Great analysis, but I think you're missing the forest for the trees here. The real issue isn't about "understanding project history" - it's about signal-to-noise ratio, plain and simple.
`raw_anon_1111` nailed it with the context rot reference. After working with LLMs daily for the past year, I've found that garbage in = garbage out, consistently. It's like working with that brilliant junior dev who can't see the big picture through all the implementation details.
You wouldn't dump your entire git history into a code review, would you? So why would you feed it to an LLM? `ManlyBread`'s "poison the context" is exactly right. Every token spent on explaining dead ends or reverted commits is a token wasted.
The solution isn't more data - it's better data. What we need are tools that create concise, high-signal context packages. Architecture diagrams, clean code, and clear requirements. Not the messy sausage-making that got us there.
This isn't just theory - I cut API costs by 40% when I started curating prompts instead of just dumping everything into context.

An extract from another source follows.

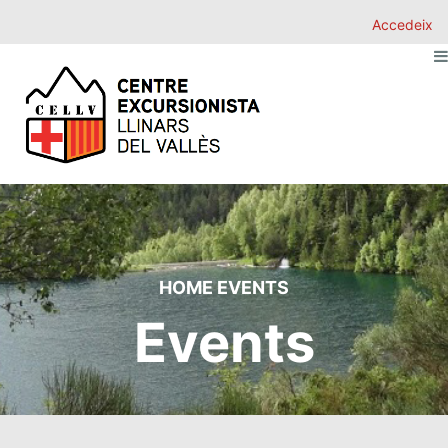
Accedeix
HOME
EVENTS
Events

The attention window is precious - use it wisely.
raw_anon_1111 165 days ago

LLMs are so bad with going off the rails when it comes to coding, I purposefully arrange my sessions so it doesn’t have to digest too much at once.

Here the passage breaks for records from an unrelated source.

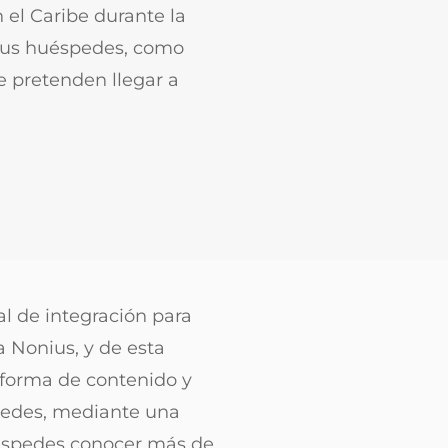
 el Caribe durante la
 sus huéspedes, como
 pretenden llegar a
al de integración para
a Nonius, y de esta
forma de contenido y
spedes, mediante una
uéspedes conocer más de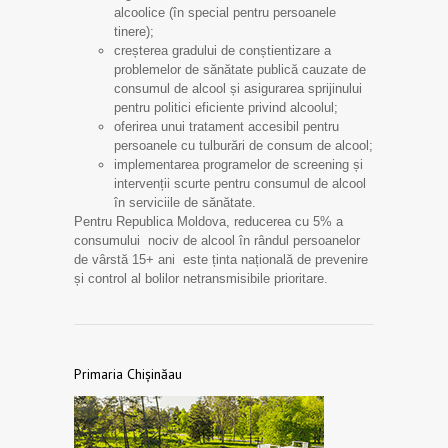
alcoolice (în special pentru persoanele
tinere);
creșterea gradului de conștientizare a
problemelor de sănătate publică cauzate de
consumul de alcool și asigurarea sprijinului
pentru politici eficiente privind alcoolul;
oferirea unui tratament accesibil pentru
persoanele cu tulburări de consum de alcool;
implementarea programelor de screening și
intervenții scurte pentru consumul de alcool
în serviciile de sănătate.
Pentru Republica Moldova, reducerea cu 5% a
consumului nociv de alcool în rândul persoanelor
de vârstă 15+ ani este ținta națională de prevenire
și control al bolilor netransmisibile prioritare.
Primaria Chișinăau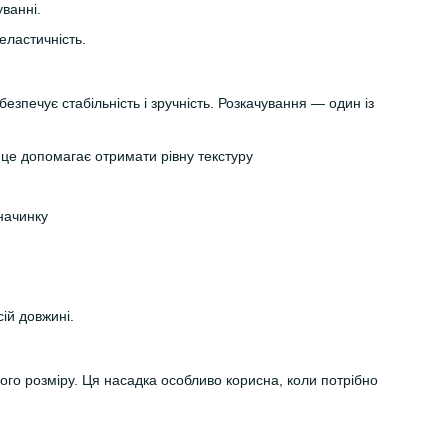
уванні.
еластичність.
зпечує стабільність і зручність. Розкачування — один із
— це допомагає отримати рівну текстуру
начинку
ій довжині.
вого розміру. Ця насадка особливо корисна, коли потрібно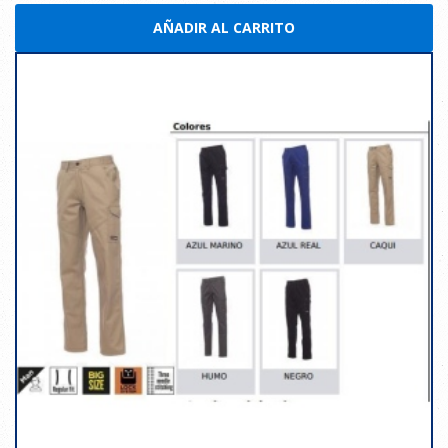
AÑADIR AL CARRITO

I recently had it go off the rails on some greenfield work where I was clearly using MySQL with Python and in the middle of the session it started generating Postgres code using the Postgres driver and doing Postgres style upserts.
bjourne 163 days ago

I don't think the AI argument has merit, but I agree with your general sentiment. Squashing commits destroys part of the signal and makes software archaeology more difficult. There is huge value in a commit history that reflects how the software actually was made.
ManlyBread 164 days ago

It's as easy to say that this will poison the context and produce worse results. Do you have any actual examples? Without any sort of an example this sounds like some software voodoo.